# Documento de origem
=-=-=

O novo ministro de Lula, José Guimarães, admitiu que o governo federal interveio para impedir a aprovação do relatório final da Comissão Parlamentar de Inquérito (CPI) do Crime Organizado.
Segundo a Revista Oeste, o ministro da Secretaria de Relações Institucionais (SRI), que assumiu a pasta de Gleisi Hoffmann, considerou o conteúdo do relatório inaceitável, indicando que o Palácio do Planalto trabalhou ativamente para frustrar sua aprovação.
O parecer do senador Alessandro Vieira (MDB-SE) previa o indiciamento de três ministros do Supremo Tribunal Federal (STF) – Dias Toffoli, Alexandre de Moraes e Gilmar Mendes – e do procurador-geral da República (PGR), Paulo Gonet, no Caso Master.
José Guimarães declarou que “não pode ser uma CPI contra o Supremo”. A expectativa do governo era derrotar o relatório do relator, argumentando que ele não servia aos interesses do país.
O relatório de Vieira enfrentou forte resistência, tanto do governo quanto do próprio Supremo Tribunal Federal. Ministros da Corte criticaram a iniciativa, considerando-a uma tentativa de pressão institucional com motivação política.
Gilmar Mendes e Dias Toffoli, da 2ª Turma do STF, se manifestaram publicamente contra o parecer, classificando-o como “tacanho” e “abuso de poder”, respectivamente.

=-=-=

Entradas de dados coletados
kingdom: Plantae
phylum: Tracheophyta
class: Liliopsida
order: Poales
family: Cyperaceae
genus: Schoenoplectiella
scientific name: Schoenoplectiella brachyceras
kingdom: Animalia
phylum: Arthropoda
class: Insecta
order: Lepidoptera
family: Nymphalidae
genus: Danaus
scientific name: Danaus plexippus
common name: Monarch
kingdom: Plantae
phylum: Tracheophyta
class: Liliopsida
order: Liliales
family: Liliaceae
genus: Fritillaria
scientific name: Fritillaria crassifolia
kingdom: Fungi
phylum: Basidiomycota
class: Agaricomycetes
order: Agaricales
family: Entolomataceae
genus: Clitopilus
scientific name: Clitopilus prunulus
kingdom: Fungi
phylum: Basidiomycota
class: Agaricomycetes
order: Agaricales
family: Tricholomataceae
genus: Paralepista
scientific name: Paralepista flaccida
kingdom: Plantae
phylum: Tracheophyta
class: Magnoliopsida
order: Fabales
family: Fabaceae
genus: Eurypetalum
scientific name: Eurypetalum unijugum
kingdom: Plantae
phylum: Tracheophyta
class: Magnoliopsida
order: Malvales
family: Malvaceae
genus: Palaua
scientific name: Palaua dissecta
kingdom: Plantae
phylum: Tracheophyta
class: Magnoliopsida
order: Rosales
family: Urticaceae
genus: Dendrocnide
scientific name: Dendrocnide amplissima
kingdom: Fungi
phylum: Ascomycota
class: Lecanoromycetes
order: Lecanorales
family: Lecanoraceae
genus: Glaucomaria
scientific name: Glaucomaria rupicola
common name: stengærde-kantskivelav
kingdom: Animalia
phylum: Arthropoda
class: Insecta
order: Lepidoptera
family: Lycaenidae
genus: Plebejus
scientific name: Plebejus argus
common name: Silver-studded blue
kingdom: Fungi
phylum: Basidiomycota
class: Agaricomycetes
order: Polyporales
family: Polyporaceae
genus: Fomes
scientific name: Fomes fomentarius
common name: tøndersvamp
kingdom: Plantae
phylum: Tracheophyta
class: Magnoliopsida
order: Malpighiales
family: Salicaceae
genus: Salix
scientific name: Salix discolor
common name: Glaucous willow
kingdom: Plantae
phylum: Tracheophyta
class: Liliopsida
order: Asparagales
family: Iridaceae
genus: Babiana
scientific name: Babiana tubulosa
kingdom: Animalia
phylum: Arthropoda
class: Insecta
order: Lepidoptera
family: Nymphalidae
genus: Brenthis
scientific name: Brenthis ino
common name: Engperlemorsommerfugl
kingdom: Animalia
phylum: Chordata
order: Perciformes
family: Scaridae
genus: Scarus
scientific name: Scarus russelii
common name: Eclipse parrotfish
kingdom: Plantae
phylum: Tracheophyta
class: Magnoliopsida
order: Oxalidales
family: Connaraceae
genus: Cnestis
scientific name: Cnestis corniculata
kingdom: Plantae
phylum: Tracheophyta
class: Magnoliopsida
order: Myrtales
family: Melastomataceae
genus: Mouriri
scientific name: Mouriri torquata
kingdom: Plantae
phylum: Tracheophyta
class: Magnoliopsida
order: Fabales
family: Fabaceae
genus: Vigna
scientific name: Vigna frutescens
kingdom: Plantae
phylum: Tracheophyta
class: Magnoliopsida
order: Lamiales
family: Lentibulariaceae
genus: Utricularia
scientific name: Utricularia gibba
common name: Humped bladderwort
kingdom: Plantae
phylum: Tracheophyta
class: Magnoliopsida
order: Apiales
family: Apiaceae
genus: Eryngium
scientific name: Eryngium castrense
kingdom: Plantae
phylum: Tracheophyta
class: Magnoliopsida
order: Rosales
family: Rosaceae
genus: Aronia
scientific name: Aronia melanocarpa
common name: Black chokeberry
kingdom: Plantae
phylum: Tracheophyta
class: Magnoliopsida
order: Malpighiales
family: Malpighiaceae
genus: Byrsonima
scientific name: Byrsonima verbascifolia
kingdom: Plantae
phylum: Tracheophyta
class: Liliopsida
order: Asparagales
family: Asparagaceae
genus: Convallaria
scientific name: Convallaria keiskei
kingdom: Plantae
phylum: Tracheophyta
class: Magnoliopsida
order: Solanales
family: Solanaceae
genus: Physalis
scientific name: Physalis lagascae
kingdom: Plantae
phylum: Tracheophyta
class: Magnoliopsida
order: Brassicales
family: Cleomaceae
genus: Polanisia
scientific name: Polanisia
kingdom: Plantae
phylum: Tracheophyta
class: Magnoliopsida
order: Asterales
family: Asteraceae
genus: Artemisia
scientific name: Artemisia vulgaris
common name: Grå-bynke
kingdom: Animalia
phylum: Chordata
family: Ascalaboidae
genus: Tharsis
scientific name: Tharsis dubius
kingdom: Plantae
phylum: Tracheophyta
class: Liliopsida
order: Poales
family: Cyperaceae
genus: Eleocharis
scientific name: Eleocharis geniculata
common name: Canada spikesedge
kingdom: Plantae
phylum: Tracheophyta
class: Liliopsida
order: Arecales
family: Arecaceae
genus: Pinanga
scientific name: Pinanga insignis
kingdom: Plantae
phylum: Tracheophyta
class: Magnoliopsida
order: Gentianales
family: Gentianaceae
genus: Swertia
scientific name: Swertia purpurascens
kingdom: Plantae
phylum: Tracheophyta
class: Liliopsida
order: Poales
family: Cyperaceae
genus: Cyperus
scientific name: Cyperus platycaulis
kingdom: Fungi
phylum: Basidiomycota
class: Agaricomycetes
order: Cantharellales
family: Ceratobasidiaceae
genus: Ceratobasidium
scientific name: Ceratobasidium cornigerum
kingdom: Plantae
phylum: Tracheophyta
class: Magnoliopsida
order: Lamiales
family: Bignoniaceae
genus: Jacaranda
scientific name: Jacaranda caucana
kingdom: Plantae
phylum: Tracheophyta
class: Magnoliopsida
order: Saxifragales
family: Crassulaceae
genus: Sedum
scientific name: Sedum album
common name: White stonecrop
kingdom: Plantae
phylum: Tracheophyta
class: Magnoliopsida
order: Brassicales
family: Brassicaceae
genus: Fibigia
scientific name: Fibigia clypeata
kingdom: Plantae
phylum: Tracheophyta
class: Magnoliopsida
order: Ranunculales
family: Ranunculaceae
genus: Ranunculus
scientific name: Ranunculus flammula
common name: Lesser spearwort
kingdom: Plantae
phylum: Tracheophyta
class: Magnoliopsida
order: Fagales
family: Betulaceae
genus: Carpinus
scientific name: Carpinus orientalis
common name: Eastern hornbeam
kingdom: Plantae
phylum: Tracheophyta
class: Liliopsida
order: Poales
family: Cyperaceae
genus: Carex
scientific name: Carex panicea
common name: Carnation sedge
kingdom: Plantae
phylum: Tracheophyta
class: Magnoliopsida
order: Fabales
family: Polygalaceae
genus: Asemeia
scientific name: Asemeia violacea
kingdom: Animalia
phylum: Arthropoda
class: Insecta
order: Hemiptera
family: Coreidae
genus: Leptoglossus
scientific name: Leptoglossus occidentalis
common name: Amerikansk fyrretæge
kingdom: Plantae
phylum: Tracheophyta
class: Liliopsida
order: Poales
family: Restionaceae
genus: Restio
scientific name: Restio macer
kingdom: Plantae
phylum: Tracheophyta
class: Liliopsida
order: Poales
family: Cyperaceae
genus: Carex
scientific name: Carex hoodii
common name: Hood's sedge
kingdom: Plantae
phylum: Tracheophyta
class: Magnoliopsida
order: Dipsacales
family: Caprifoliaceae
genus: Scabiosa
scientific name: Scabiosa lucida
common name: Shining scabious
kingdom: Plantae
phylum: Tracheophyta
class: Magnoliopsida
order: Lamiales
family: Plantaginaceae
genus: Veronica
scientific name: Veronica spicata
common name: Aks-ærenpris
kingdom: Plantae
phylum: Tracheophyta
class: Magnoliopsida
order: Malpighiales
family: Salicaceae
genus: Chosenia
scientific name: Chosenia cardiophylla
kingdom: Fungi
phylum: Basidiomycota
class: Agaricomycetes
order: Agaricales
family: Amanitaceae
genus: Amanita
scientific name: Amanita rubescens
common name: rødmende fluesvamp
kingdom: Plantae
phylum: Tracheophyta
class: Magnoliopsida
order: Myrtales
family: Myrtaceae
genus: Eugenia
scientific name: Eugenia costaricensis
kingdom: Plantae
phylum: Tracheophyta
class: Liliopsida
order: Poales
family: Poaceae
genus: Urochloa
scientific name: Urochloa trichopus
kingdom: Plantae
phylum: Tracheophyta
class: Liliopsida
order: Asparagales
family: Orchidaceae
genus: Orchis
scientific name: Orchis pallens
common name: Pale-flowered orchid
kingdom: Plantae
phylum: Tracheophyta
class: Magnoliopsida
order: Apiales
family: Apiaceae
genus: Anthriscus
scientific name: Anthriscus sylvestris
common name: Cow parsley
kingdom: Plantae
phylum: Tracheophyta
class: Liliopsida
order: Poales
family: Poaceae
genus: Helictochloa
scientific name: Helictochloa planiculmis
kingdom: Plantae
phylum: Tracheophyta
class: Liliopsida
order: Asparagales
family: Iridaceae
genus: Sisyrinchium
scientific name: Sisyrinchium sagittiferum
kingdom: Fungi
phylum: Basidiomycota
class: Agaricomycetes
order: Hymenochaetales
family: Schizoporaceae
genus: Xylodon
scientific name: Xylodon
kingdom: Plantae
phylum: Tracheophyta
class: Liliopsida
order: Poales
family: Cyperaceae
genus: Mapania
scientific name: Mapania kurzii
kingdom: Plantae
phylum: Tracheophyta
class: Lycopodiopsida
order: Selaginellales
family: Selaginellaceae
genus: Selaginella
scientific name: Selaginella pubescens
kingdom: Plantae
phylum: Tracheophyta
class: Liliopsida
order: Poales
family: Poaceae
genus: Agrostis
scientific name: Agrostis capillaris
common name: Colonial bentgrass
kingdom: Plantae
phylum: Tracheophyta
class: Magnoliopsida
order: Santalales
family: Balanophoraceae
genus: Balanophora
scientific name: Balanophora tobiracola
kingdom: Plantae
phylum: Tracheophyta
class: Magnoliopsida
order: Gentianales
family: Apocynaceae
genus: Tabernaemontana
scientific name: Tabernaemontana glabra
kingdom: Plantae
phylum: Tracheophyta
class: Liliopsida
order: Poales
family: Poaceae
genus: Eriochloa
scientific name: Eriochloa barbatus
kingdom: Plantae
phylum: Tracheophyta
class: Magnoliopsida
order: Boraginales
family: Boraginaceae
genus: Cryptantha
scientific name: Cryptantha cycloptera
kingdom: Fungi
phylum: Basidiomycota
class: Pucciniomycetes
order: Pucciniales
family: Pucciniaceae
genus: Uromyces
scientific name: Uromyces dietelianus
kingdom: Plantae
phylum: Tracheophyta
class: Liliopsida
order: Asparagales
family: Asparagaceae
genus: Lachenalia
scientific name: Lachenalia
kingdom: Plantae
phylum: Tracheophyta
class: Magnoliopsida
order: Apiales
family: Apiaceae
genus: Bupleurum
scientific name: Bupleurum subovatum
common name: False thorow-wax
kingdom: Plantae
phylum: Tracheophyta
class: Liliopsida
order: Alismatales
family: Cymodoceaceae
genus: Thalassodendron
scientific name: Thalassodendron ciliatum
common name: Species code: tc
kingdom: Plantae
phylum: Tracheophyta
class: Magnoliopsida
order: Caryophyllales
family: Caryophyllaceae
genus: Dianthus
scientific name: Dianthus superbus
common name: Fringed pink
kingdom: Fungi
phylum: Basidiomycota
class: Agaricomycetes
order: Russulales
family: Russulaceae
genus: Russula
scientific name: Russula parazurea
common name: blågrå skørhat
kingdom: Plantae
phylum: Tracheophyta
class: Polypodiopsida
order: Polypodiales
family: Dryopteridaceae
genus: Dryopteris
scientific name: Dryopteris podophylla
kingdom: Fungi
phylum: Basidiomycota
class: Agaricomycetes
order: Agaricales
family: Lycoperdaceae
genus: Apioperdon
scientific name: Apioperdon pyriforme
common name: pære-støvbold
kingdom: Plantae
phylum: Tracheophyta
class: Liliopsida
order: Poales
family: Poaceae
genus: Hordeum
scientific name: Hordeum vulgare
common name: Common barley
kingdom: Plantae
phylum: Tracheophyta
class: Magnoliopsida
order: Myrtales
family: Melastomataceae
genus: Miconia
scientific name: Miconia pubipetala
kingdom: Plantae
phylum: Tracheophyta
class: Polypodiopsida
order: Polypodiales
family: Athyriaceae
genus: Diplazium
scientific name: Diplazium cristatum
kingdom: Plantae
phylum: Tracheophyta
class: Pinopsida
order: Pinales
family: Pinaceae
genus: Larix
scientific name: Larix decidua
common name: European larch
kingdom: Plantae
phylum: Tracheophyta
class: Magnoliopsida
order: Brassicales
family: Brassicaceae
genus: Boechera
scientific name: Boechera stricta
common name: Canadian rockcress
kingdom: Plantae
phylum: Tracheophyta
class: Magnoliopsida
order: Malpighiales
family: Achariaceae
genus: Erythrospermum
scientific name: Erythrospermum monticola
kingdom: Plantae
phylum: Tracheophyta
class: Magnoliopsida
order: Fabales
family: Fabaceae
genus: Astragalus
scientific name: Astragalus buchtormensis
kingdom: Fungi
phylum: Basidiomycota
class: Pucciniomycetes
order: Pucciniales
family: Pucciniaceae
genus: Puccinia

=-=-=

Retome o texto sobre o relatório da CPI do Crime Organizado a partir do ponto em que ele termina. Os itens acima são um material à parte, sem ligação com o texto.

# Resposta da tarefa
Outros integrantes da Corte e entidades do Ministério Público também expressaram críticas, ampliando o embate institucional em torno do caso. Alessandro Vieira defendeu o conteúdo do parecer, afirmando que os ministros do STF não são “donas do país”.
A base governista promoveu mudanças na composição da comissão da CPI, substituindo senadores favoráveis ao parecer por parlamentares alinhados ao governo. Com a nova configuração, aliados de Lula garantiram a maioria entre os membros da comissão, incluindo nomes como Fabiano Contarato (PT-ES), Humberto Costa (PT-PE), Soraya Thronicke (Podemos-MS) e Otto Alencar (PSD-BA), o que inviabilizou a aprovação do relatório final.
A rejeição do parecer encerra formalmente os trabalhos da comissão sem indiciamentos, após semanas de tensão entre Congresso, governo e Judiciário.